Because of the rarity of this disease and the nihilism about outcomes, clinical research in this area has historically been challenging. It was long believed that large, randomized, clinical trials would be difficult to execute and take many years to complete. Consequently, there was a lack of interest from pharmaceutical companies and funding agencies to support studies in this orphan disease. Yet, the recent brisk accrual to several large multinational studies has debunked this belief, and interest has exploded in pursuing clinical trials to explore novel agents against a wide range of targets in mesothelioma.
One way to try to break past the current therapeutic plateau is to improve our understanding of the biology of this disease so that it can be exploited with novel agents, an approach that has been successful in other malignancies. That work is ongoing in mesothelioma and is being translated into clinical trials with several novel agents that have strong biologic rationale, such and phosphatidylinositol-3 kinase (PI3K)/mammalian target of rapamycin (mTOR) inhibitors, focal adhesion kinase (FAK) inhibitors, mesothelin-directed therapies, and other small molecules that target commonly aberrant pathways (TABLE 2).

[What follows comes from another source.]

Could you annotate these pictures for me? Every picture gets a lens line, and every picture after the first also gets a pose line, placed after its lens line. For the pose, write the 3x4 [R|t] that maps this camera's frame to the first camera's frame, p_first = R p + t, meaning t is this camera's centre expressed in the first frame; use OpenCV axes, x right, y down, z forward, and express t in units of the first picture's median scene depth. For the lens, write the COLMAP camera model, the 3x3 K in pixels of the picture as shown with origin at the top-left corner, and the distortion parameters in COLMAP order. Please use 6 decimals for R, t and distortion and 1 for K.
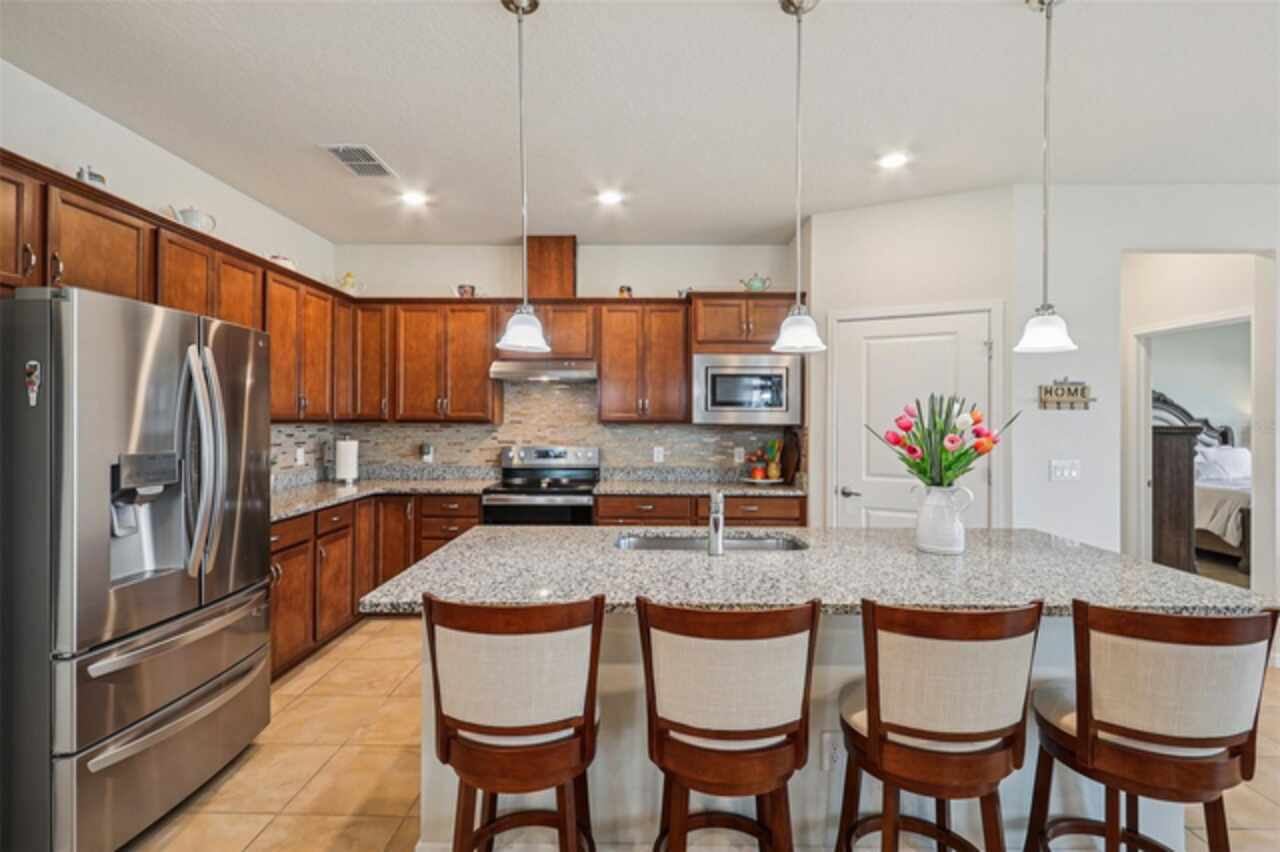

Additionally, the advent of immunotherapy has brought some exciting preliminary results to mesothelioma research and further investigations are ongoing (TABLE 2). At the American Association for Cancer Research Annual Meeting in 2015, results from a phase IB study of pembrolizumab demonstrated that this PD-1 inhibitor was safe and tolerable for patients with MPM.24A disease control rate of 76% among 25 patients with MPM was achieved. At the ASCO Annual Meeting in 2015, results were presented from a single-arm study of vaccination with live-attenuated Listeria monocytogenes engineered to express mesothelin in combination with pemetrexed and cisplatin in patients who were chemotherapy naïve. Not only was the combination safe, but an amazing disease control rate of 92% was achieved.25A large, randomized, phase II trial of the cytotoxic T-lymphocyte-associated protein--4 (CTLA- 4) inhibitor tremelimumab versus placebo recently completed accrual and results are imminent. Clearly, additional studies are needed but this represents a promising new avenue for advances.
Anti-PD-1 indicates anti-programmed cell death 1; CTLA-4, cytotoxic T-lymphocyte-associated protein 4; FGFR, fibroblast growth factor receptor; FAK, focal adhesion kinase; pem/cis, pemetrexed and cisplatin; PDGFR, platelet-derived growth factor receptor; PI3K/mTOR, phosphatidylinositol-3 kinase/mammalian target of rapamycin inhibitors; TNFα, tumor necrosis factor α; VEGF, vascular endothelial growth factor.
The current treatment options for mesothelioma are limited and advances have been slow and incremental. However, many new drugs and novel approaches are being investigated. Therefore, whenever possible, patients should be treated in clinical trials. Yet, with the abundance of ongoing studies, vigilance is needed to design trials that have a strong biologic rationale and the greatest potential for meaningful clinical impact. This is the only way the bar of therapy in this almost universally lethal disease will be raised.